**Assignment:** Search the entries for the word "Amount". Copy every line where it turns up.

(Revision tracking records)
━━━━━━━━━━

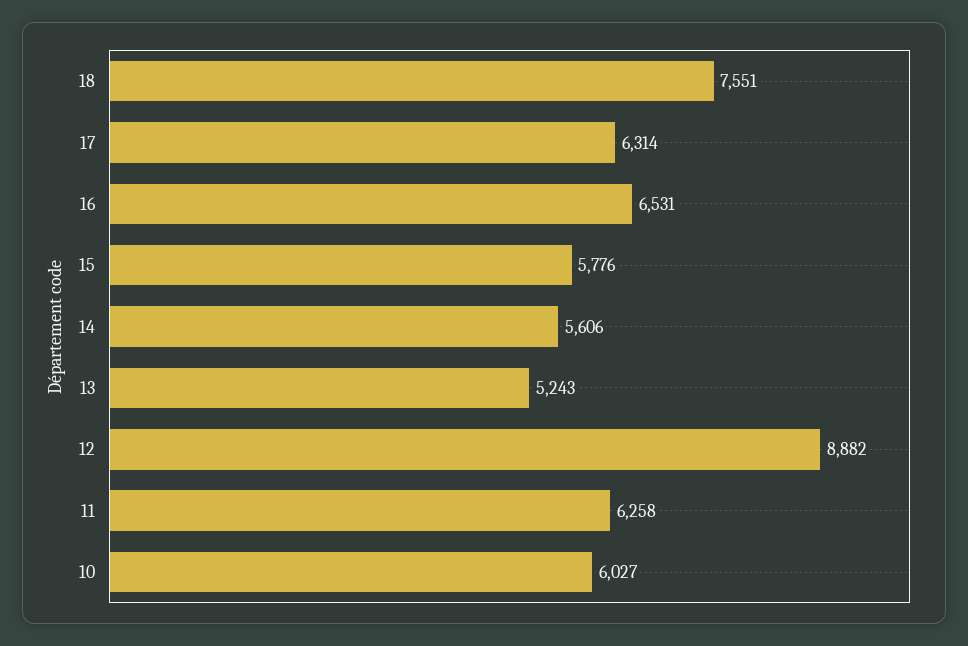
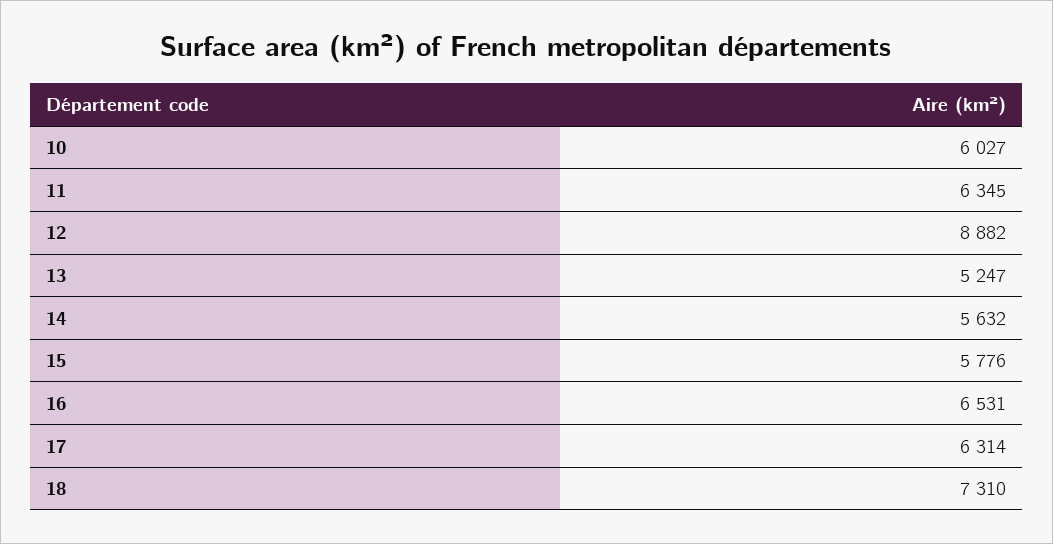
18: 7551 -> 7310
14: 5606 -> 5632
13: 5243 -> 5247
11: 6258 -> 6345

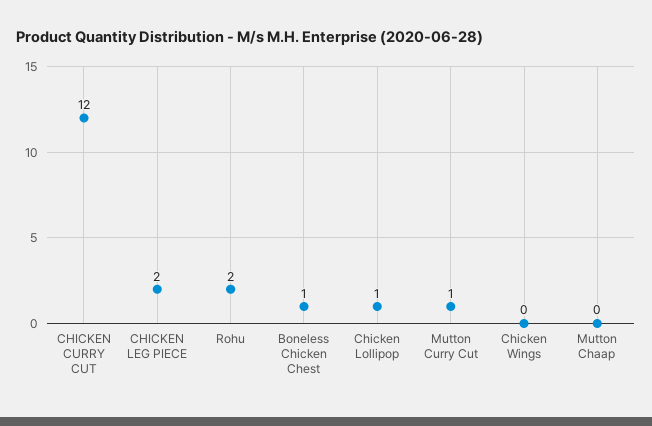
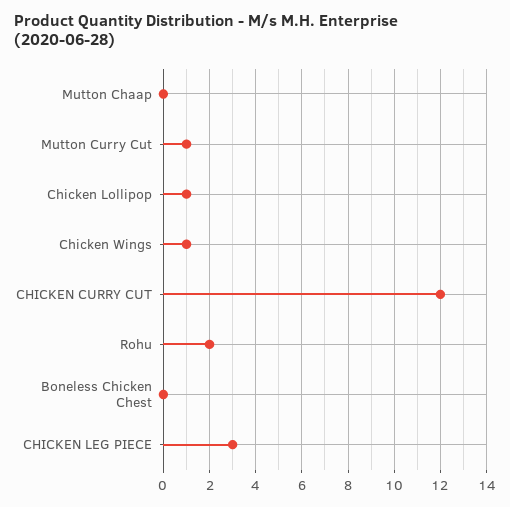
CHICKEN LEG PIECE: 2 -> 3
Boneless Chicken Chest: 1 -> 0
Chicken Wings: 0 -> 1

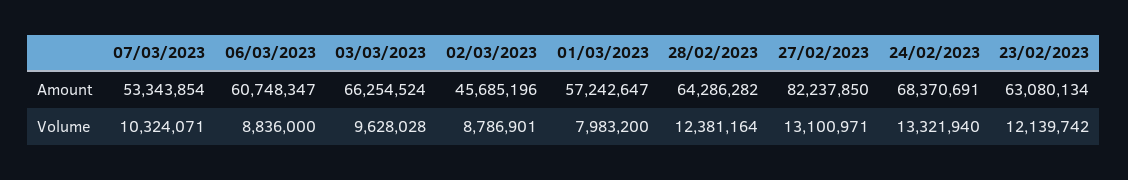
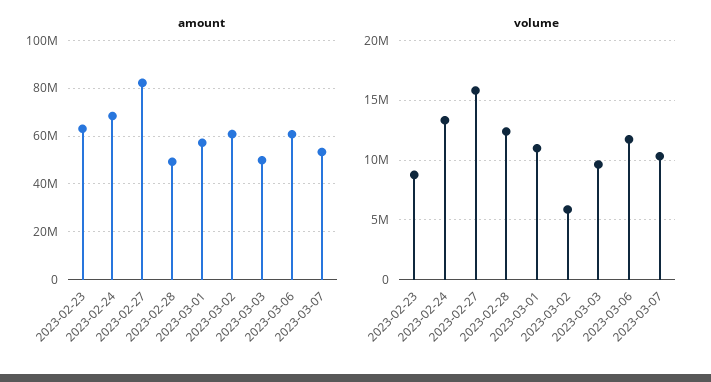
Amount, 03/03/2023: 66254524 -> 50000000
Amount, 02/03/2023: 45685196 -> 60000000
Amount, 28/02/2023: 64286282 -> 50000000
Volume, 06/03/2023: 8836000 -> 12000000
Volume, 02/03/2023: 8786901 -> 6000000
Volume, 01/03/2023: 7983200 -> 11000000
Volume, 27/02/2023: 13100971 -> 16000000
Volume, 23/02/2023: 12139742 -> 9000000

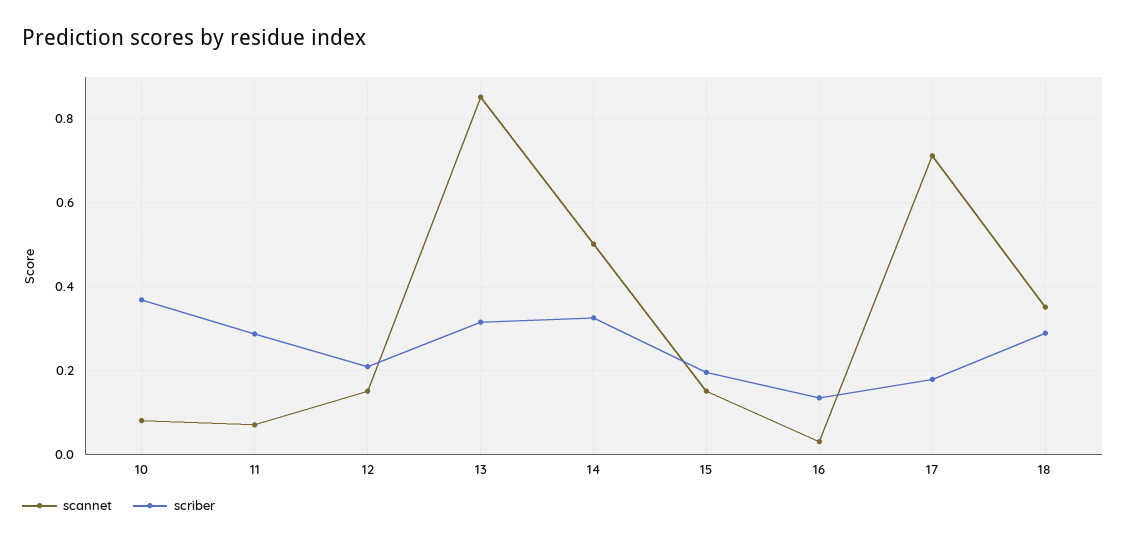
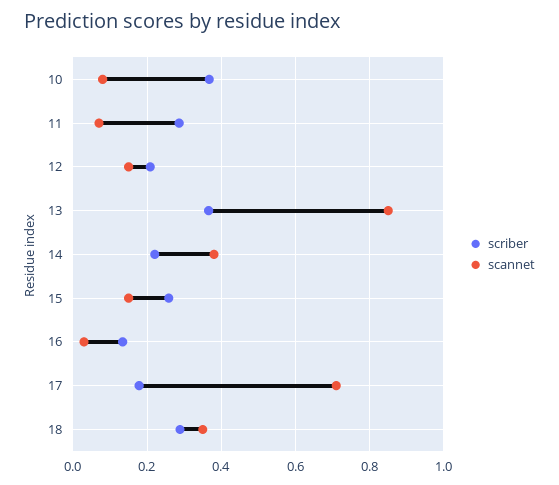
scriber, 13: 0.32 -> 0.36
scannet, 14: 0.5 -> 0.38
scriber, 14: 0.32 -> 0.22
scriber, 15: 0.2 -> 0.26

━━━━━━━━━━

**Task answer:**
Amount, 03/03/2023: 66254524 -> 50000000
Amount, 02/03/2023: 45685196 -> 60000000
Amount, 28/02/2023: 64286282 -> 50000000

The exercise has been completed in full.